Cloudflare is a global content delivery network (CDN) service provider used to accelerate networks and improve network performance and security services. Cloudflare uses a distributed network of nodes to provide fast and secure network services. Its services extend to over 200 countries and regions, supporting up to 200,000 websites. Cloudflare provides many excellent services, including threat protection, content optimization, anti-caching, load balancing, etc. It also offers security interception to block malicious access and attacks, protecting user content and data security.
The following operations are all foolproof operations, very simple, just click the mouse casually. But the defense effect is good, even if it exceeds millions/billions of attacks, ordinary VPS can withstand it!
First, connect the domain name to Cloudflare, do DNS resolution well, and enable proxy status (that is, light up the orange cloud when resolving). If you have previously set up WAF (firewall rules/rate limiting rules/hosting rules/tools, as well as security page rules) according to other tutorials, please disable it, otherwise it may affect the priority of the rules set below!
Make sure there are no problems with the above, then we can start.
- Open the Cloudflare official website and log in, click on the website to be protected, and find security.
Click on settings in the security column, and set it according to the following picture.

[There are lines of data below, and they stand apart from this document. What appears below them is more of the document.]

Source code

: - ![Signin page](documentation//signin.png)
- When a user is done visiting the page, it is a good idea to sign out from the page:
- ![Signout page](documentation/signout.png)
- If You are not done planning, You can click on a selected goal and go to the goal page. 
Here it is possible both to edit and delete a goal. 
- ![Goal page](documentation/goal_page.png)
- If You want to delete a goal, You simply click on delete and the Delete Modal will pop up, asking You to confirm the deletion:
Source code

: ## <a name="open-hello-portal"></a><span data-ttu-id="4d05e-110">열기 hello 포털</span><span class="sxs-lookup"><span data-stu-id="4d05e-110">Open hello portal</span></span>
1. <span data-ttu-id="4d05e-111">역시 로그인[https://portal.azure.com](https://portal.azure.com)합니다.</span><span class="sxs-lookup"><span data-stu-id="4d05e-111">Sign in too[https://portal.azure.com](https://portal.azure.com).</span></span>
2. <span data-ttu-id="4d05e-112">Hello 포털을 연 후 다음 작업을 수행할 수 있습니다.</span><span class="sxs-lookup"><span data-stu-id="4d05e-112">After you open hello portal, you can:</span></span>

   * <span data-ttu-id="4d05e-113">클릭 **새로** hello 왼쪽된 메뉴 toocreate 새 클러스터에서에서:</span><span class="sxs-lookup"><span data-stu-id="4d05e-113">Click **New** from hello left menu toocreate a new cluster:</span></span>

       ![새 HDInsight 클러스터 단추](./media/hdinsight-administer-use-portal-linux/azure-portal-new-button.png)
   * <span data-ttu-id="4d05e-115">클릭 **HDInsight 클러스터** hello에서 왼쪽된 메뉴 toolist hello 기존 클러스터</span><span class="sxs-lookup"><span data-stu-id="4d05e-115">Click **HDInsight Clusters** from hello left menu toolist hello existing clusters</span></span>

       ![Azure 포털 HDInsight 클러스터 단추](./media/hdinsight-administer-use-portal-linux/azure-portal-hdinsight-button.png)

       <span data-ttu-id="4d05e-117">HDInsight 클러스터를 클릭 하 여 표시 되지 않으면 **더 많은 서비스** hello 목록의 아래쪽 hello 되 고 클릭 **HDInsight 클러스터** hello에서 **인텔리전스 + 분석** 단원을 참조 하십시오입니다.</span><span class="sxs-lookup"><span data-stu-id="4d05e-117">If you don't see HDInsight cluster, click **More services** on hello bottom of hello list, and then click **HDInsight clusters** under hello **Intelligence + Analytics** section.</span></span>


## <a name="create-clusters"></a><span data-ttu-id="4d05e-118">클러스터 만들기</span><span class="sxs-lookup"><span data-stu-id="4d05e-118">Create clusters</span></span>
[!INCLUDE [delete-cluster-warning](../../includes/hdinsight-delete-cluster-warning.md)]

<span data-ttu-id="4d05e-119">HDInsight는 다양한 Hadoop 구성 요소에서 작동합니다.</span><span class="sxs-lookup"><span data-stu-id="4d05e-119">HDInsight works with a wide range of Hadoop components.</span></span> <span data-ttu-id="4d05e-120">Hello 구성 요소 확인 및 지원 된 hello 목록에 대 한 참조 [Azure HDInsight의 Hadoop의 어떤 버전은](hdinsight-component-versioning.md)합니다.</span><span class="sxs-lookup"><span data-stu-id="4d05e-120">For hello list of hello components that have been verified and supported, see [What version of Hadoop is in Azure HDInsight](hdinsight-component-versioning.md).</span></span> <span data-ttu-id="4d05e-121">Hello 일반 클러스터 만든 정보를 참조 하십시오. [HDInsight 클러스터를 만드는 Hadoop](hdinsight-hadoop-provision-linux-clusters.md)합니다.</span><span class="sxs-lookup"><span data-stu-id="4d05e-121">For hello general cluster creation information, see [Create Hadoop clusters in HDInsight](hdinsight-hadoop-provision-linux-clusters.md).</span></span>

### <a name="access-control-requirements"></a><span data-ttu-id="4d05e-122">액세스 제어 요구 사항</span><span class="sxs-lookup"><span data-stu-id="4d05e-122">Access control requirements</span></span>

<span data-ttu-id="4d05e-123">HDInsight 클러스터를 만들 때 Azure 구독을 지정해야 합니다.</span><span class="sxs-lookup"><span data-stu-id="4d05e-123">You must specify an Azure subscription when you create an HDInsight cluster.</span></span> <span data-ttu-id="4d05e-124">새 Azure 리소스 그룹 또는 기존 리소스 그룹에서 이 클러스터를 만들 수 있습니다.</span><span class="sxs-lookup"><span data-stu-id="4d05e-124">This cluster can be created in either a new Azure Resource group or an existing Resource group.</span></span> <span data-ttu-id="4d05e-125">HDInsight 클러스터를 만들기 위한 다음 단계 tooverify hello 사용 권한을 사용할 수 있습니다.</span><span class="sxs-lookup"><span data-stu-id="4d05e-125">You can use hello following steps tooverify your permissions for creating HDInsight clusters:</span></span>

The main purpose here is to intercept those IP blacklists.
CF→Security→Settings→Set security level to: High (do not enable I'm Under Attack!, because this will require human verification for any request, wait for 5 seconds.)
Set Challenge Passage Period to: 15 minutes or 30 minutes, and set it to 5 minutes for severe cases.
Browser Integrity Check: Enable
- Open Security→DDOS→HTTP DDoS Attack Protection, and click on configure on the right.
Set Alternative Name (required) to: Any name
Set Rule Set Action (required) to: Hosted Challenge or Block Directly (choose Block when under attack)
Set Rule Set Sensitivity (required) to: High
- Open Security→Bot Fight Mode: Enable Bot Fight Mode
- Open Security→WAF→Rate Limiting Rules, and create a rate limiting rule.
The rule is as follows:
Finally, it is recommended to fill in a request value of 35 or more for When the rate exceeds..., otherwise it will affect normal user access. For text and image blog websites, it is recommended to use 50 or more. If you are using the paid version of Cloudflare, it is recommended to use Hosted Challenge instead of blocking directly.
- Open Network→Onion Routing, and turn it off.
Finally, after setting the Cloudflare rules, wait for one or two minutes and then restart the server to disconnect existing connections.
Cloudflare is an excellent vendor that provides defense for free and does not limit user traffic. However, we must make good use of it. There are too many free and easy-to-use products that cannot withstand abuse and are canceled. I hope Cloudflare will not become the next one to be canceled!